## EXERCISE
Output the listing word for word, minus images.

## SUPPLIED DATA
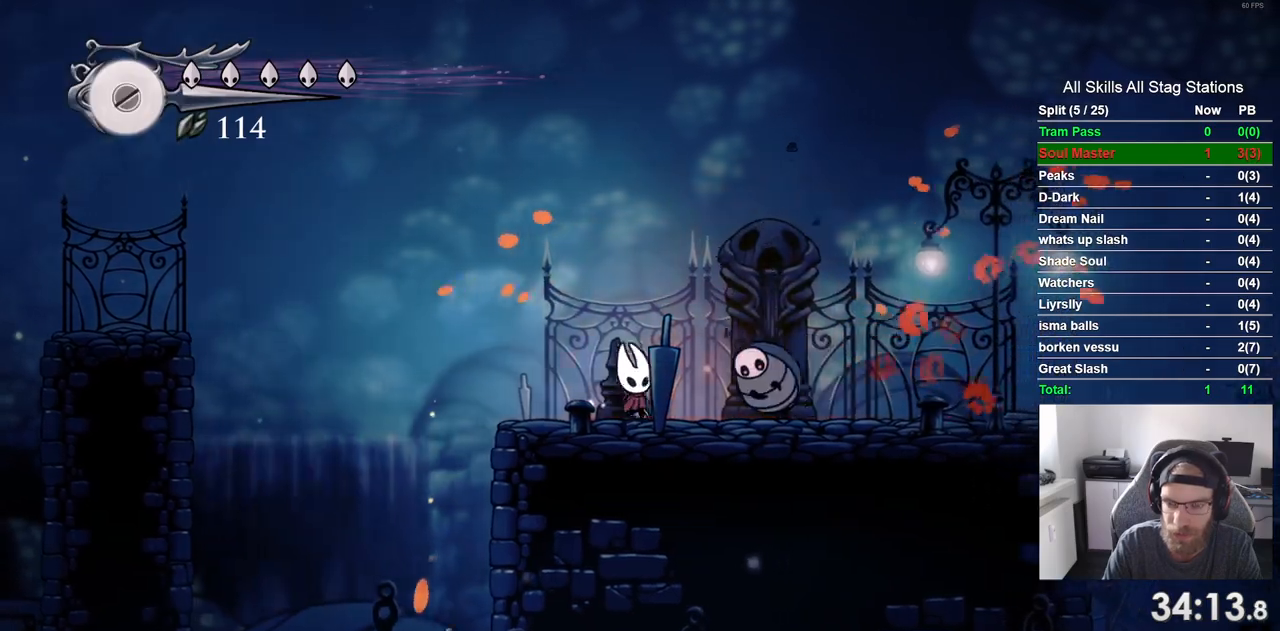
Gameplay with a controller (PlayStation layout); each line is a JSON object with the inputs held at the frame after it (dt_ms = milliseconds from this image to that frame). "events" lists button and stick changes between this image and that frame as [ms after this image, input, new state], when the widget could be followed in between. Not read: CROSS L3 R3.
{"dt_ms": 500, "buttons": ["DPAD_RIGHT"], "left_stick": "center", "right_stick": "center", "events": [[150, "SQUARE", "up"]]}
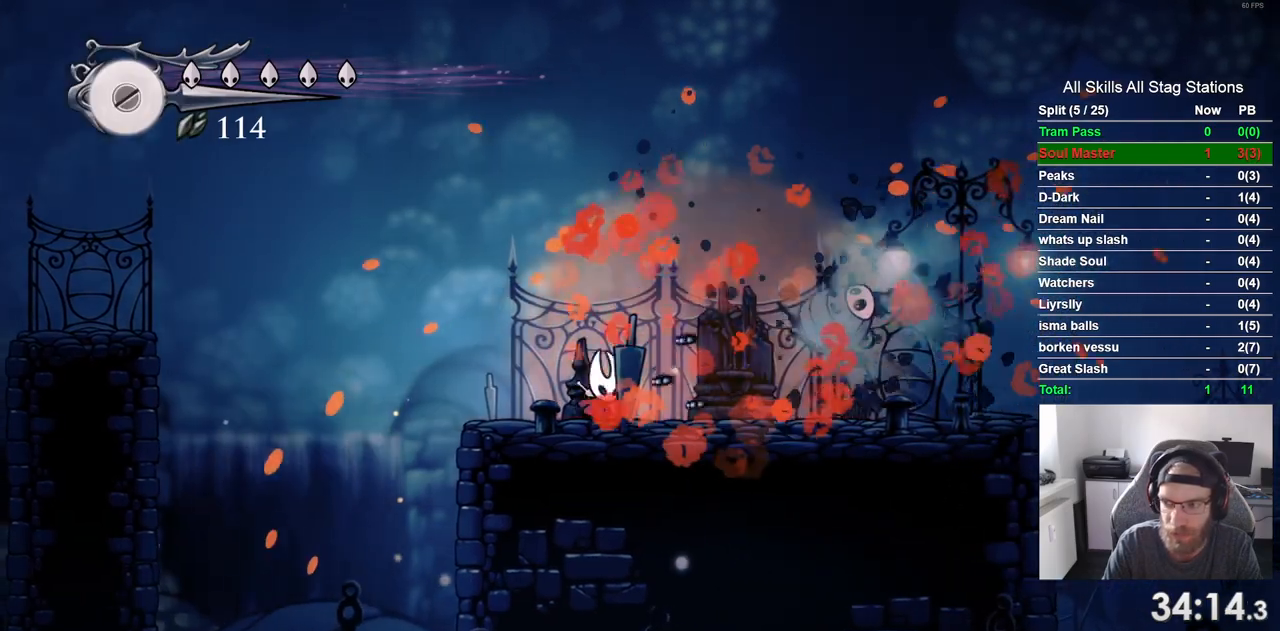
{"dt_ms": 1000, "buttons": ["DPAD_RIGHT"], "left_stick": "center", "right_stick": "center"}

## ANSWER
Gameplay with a controller (PlayStation layout); each line is a JSON object with the inputs held at the frame after it (dt_ms = milliseconds from this image to that frame). "events" lists button and stick changes between this image and that frame as [ms after this image, input, new state], when the widget could be followed in between. Not read: CROSS L3 R3.
{"dt_ms": 500, "buttons": ["DPAD_RIGHT"], "left_stick": "center", "right_stick": "center", "events": [[150, "SQUARE", "up"]]}
{"dt_ms": 1000, "buttons": ["DPAD_RIGHT"], "left_stick": "center", "right_stick": "center"}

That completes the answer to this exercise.